Nothing else to report as of now, besides the fact that I am watching a Porsche Documentary :) Be well.
-Francisco


Sunday, February 8, 2015

Someone stole my fucking bike..



...I woke up, went out to the store for breakfast stuff... came back and didn't even notice she was gone until I walked out on the porch...

I bought Fro-J a year and a half ago. it had been 7 years since I had owned my first bike, which was stolen as well. I put 36,000 miles on my 2005 GSX-R the year I got it. I went down to the FL keys to do some work on a naval base and rode back up to Miami to stay with my brother 1 night on my way back home. I parked the bike on his front porch literally in front of his door. Some assholes came in the middle of the night, unscrewed the light bulb and dragged it through the grass and took off with it probably in a truck.

Woke up the following morning and it was my brothers birthday. "Where's your bike?" he said. I thought he was joking but he wasn't. I was surprisingly able to let it go. Mainly because I had just filed bankruptcy and the only reason I still had the bike was because I could keep it as long as I was making payments. With it stolen I was no longer under the financial responsibility. I loved that bike, but there was little pain. Only really some anger at the assholes who had stolen it.

Today there has been some real pain, because I loved that bike. She was for a large part of our time together the only dependable thing in my life. Not only that, the one I turned to for peace that you can only get on two wheels. If you don't ride you won't understand. It might even sound stupid.

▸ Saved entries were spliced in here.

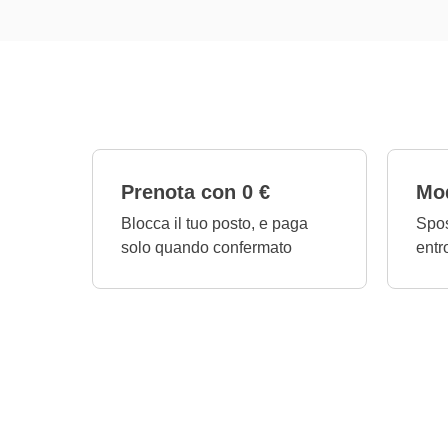
Prenota con 0 €
Mod
Blocca il tuo posto, e paga
Spos
solo quando confermato
entr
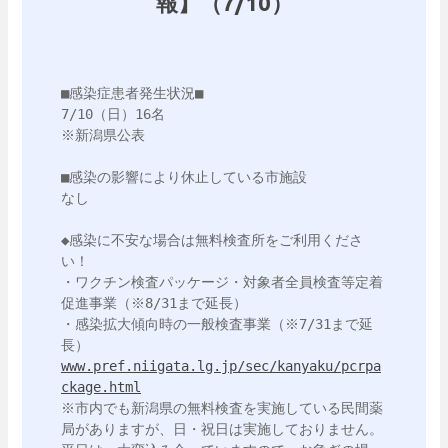
報】（7/10）
■感染症患者発生状況■

7/10（日）16名

※新潟県公表

■感染の影響により休止している市施設

なし

◆感染に不安な場合は無料検査所をご利用くださ
い！

・ワクチン検査パッケージ・対象者全員検査等定着
促進事業（※8/31まで延長）

・感染拡大傾向時の一般検査事業（※7/31まで延
www.pref.niigata.lg.jp/sec/kanyaku/pcrpa
ckage.html
※市内でも新潟県の無料検査を実施している民間薬
局がありますが、日・祝日は実施しておりません。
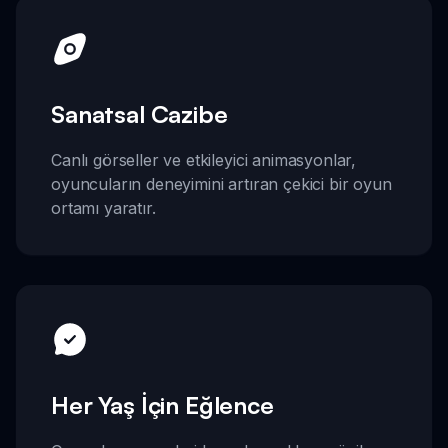
Sanatsal Cazibe
Canlı görseller ve etkileyici animasyonlar,
oyuncuların deneyimini artıran çekici bir oyun
ortamı yaratır.
Her Yaş İçin Eğlence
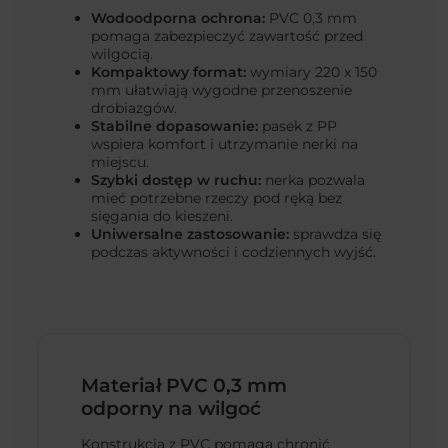
Wodoodporna ochrona:
PVC 0,3 mm
pomaga zabezpieczyć zawartość przed
wilgocią.
Kompaktowy format:
wymiary 220 x 150
mm ułatwiają wygodne przenoszenie
drobiazgów.
Stabilne dopasowanie:
pasek z PP
wspiera komfort i utrzymanie nerki na
miejscu.
Szybki dostęp w ruchu:
nerka pozwala
mieć potrzebne rzeczy pod ręką bez
sięgania do kieszeni.
Uniwersalne zastosowanie:
sprawdza się
podczas aktywności i codziennych wyjść.
Materiał PVC 0,3 mm
odporny na wilgoć
Konstrukcja z PVC pomaga chronić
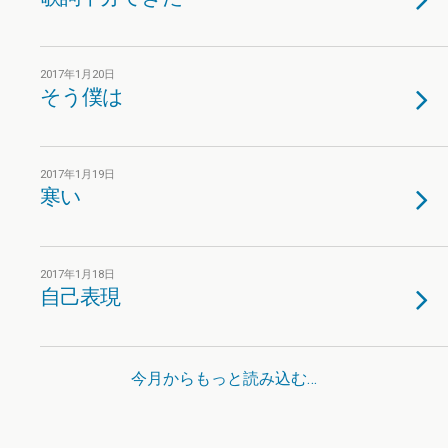
2017年1月20日
そう僕は
2017年1月19日
寒い
2017年1月18日
自己表現
今月からもっと読み込む…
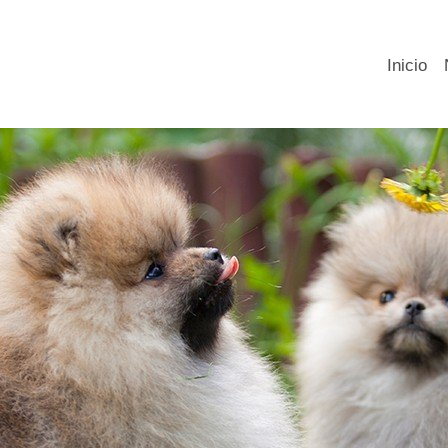
Inicio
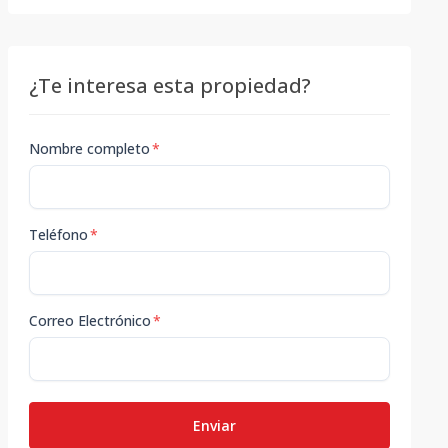
¿Te interesa esta propiedad?
Nombre completo
*
Teléfono
*
Correo Electrónico
*
Enviar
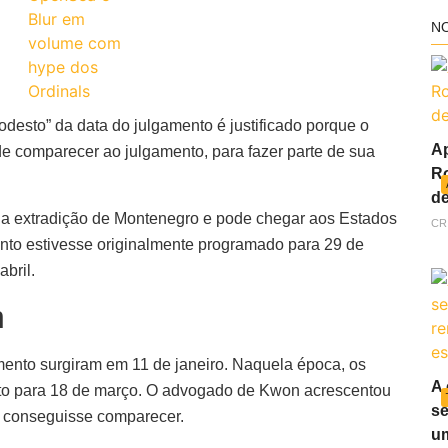
N
desto” da data do julgamento é justificado porque o
Ap
e comparecer ao julgamento, para fazer parte de sua
Ro
de
a extradição de Montenegro e pode chegar aos Estados
CR
to estivesse originalmente programado para 29 de
bril.
n
mento surgiram em 11 de janeiro. Naquela época, os
A 
o para 18 de março. O advogado de Kwon acrescentou
se
 conseguisse comparecer.
um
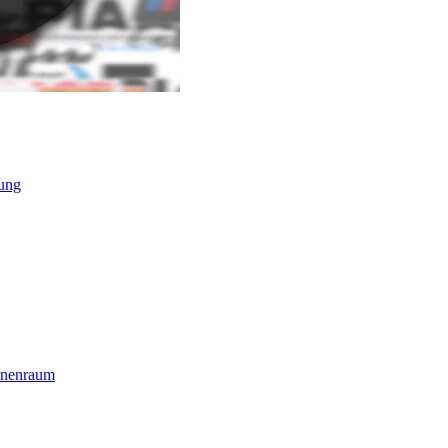
ung
nnenraum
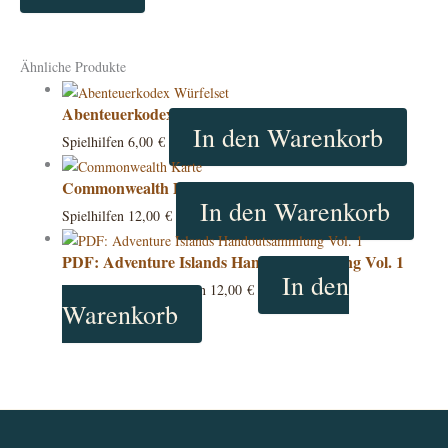
Ähnliche Produkte
Abenteuerkodex Würfelset
In den Warenkorb
Spielhilfen
6,00
€
Commonwealth DIN A1 Karte
In den Warenkorb
Spielhilfen
12,00
€
PDF: Adventure Islands Handoutsammlung Vol. 1
In den
Abenteuer & Kampagnen
12,00
€
Warenkorb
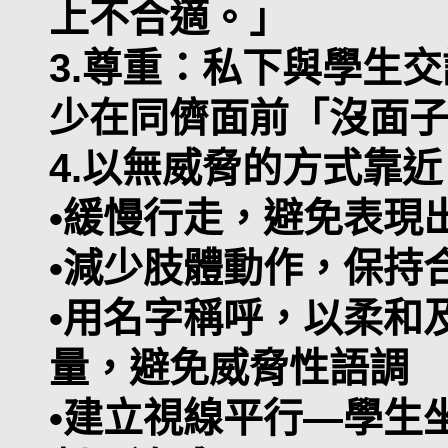
上不合適。」
3.尊重：私下與學生
少在同儕面前「沒面
4.以無威脅的方式靠近
•緩慢行走，避免表現
•減少肢體動作，保持
•用名字稱呼，以柔和
量，避免威脅性語調
•建立視線平行—學生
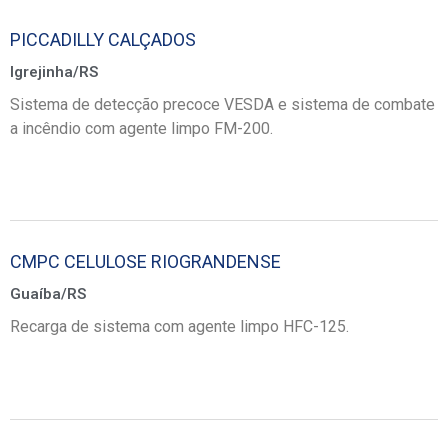
PICCADILLY CALÇADOS
Igrejinha/RS
Sistema de detecção precoce VESDA e sistema de combate
a incêndio com agente limpo FM-200.
CMPC CELULOSE RIOGRANDENSE
Guaíba/RS
Recarga de sistema com agente limpo HFC-125.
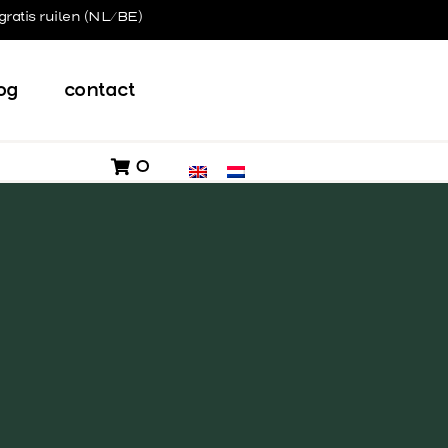
gratis ruilen (NL/BE)
og
contact
0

I didn't shed on tear over my GSX-R, but I have cried a few times today because I lost what was honestly a family member. Although I am looking for another bike, I seriously don't think there will be another Fro-J. By the way, Fro-J got her name because she is metallic orange, and I ride her all year, even when it is snowing. The other part of her name comes from the fact that I have always had some affinity for the Frozen concentrated orange juice futures market, and, when I go get breakfast from burger king, or any other place that sells those minute maid orange juices in the square cardboard container, I always ask them to get one from the freezer because they are still semi frozen. And that makes for frozen Juice :) or Fro-J.